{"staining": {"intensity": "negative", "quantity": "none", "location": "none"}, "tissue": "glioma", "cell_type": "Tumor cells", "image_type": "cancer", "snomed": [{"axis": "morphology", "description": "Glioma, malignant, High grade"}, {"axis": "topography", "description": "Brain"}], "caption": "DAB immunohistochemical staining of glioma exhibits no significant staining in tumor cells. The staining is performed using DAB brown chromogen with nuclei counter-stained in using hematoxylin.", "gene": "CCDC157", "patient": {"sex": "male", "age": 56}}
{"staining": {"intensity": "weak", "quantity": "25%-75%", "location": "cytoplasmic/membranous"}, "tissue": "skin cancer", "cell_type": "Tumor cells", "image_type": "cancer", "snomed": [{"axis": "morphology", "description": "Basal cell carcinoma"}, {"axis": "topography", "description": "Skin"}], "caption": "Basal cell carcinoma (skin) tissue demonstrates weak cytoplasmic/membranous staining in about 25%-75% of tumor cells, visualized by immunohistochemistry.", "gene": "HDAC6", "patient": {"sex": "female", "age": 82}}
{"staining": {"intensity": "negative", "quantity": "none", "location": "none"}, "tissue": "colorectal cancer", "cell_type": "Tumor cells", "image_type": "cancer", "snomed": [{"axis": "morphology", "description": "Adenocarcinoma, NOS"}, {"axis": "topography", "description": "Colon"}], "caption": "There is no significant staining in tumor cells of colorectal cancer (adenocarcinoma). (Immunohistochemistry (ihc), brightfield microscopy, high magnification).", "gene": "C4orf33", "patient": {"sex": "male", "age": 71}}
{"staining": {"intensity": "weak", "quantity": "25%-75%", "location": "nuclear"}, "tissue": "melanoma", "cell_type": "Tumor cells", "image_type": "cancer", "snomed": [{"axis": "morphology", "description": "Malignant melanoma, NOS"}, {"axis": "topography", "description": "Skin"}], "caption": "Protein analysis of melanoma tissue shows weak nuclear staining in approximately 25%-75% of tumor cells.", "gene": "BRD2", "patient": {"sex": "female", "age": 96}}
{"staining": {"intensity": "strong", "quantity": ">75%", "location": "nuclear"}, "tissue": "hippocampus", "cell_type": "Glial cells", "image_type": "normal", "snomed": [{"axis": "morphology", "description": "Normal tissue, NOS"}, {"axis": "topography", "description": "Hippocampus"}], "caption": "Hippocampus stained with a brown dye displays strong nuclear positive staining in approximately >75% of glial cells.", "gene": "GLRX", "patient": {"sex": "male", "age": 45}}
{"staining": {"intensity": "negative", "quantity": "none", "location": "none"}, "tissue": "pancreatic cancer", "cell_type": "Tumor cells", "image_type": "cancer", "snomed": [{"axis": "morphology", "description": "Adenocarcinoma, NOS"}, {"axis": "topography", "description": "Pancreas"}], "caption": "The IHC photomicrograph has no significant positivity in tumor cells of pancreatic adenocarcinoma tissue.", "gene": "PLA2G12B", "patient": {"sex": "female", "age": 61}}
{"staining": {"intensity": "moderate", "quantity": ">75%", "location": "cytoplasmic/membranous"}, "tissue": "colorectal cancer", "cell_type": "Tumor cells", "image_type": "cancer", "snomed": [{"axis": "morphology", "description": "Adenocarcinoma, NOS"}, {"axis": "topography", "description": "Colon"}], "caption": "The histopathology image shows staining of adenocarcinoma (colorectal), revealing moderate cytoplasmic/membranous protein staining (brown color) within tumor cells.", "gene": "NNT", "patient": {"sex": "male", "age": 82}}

===============

AIM OF THE TASK
Extract all of the data above and output it character for character.

ANSWER
{"staining": {"intensity": "negative", "quantity": "none", "location": "none"}, "tissue": "glioma", "cell_type": "Tumor cells", "image_type": "cancer", "snomed": [{"axis": "morphology", "description": "Glioma, malignant, High grade"}, {"axis": "topography", "description": "Brain"}], "caption": "DAB immunohistochemical staining of glioma exhibits no significant staining in tumor cells. The staining is performed using DAB brown chromogen with nuclei counter-stained in using hematoxylin.", "gene": "CCDC157", "patient": {"sex": "male", "age": 56}}
{"staining": {"intensity": "weak", "quantity": "25%-75%", "location": "cytoplasmic/membranous"}, "tissue": "skin cancer", "cell_type": "Tumor cells", "image_type": "cancer", "snomed": [{"axis": "morphology", "description": "Basal cell carcinoma"}, {"axis": "topography", "description": "Skin"}], "caption": "Basal cell carcinoma (skin) tissue demonstrates weak cytoplasmic/membranous staining in about 25%-75% of tumor cells, visualized by immunohistochemistry.", "gene": "HDAC6", "patient": {"sex": "female", "age": 82}}
{"staining": {"intensity": "negative", "quantity": "none", "location": "none"}, "tissue": "colorectal cancer", "cell_type": "Tumor cells", "image_type": "cancer", "snomed": [{"axis": "morphology", "description": "Adenocarcinoma, NOS"}, {"axis": "topography", "description": "Colon"}], "caption": "There is no significant staining in tumor cells of colorectal cancer (adenocarcinoma). (Immunohistochemistry (ihc), brightfield microscopy, high magnification).", "gene": "C4orf33", "patient": {"sex": "male", "age": 71}}
{"staining": {"intensity": "weak", "quantity": "25%-75%", "location": "nuclear"}, "tissue": "melanoma", "cell_type": "Tumor cells", "image_type": "cancer", "snomed": [{"axis": "morphology", "description": "Malignant melanoma, NOS"}, {"axis": "topography", "description": "Skin"}], "caption": "Protein analysis of melanoma tissue shows weak nuclear staining in approximately 25%-75% of tumor cells.", "gene": "BRD2", "patient": {"sex": "female", "age": 96}}
{"staining": {"intensity": "strong", "quantity": ">75%", "location": "nuclear"}, "tissue": "hippocampus", "cell_type": "Glial cells", "image_type": "normal", "snomed": [{"axis": "morphology", "description": "Normal tissue, NOS"}, {"axis": "topography", "description": "Hippocampus"}], "caption": "Hippocampus stained with a brown dye displays strong nuclear positive staining in approximately >75% of glial cells.", "gene": "GLRX", "patient": {"sex": "male", "age": 45}}
{"staining": {"intensity": "negative", "quantity": "none", "location": "none"}, "tissue": "pancreatic cancer", "cell_type": "Tumor cells", "image_type": "cancer", "snomed": [{"axis": "morphology", "description": "Adenocarcinoma, NOS"}, {"axis": "topography", "description": "Pancreas"}], "caption": "The IHC photomicrograph has no significant positivity in tumor cells of pancreatic adenocarcinoma tissue.", "gene": "PLA2G12B", "patient": {"sex": "female", "age": 61}}
{"staining": {"intensity": "moderate", "quantity": ">75%", "location": "cytoplasmic/membranous"}, "tissue": "colorectal cancer", "cell_type": "Tumor cells", "image_type": "cancer", "snomed": [{"axis": "morphology", "description": "Adenocarcinoma, NOS"}, {"axis": "topography", "description": "Colon"}], "caption": "The histopathology image shows staining of adenocarcinoma (colorectal), revealing moderate cytoplasmic/membranous protein staining (brown color) within tumor cells.", "gene": "NNT", "patient": {"sex": "male", "age": 82}}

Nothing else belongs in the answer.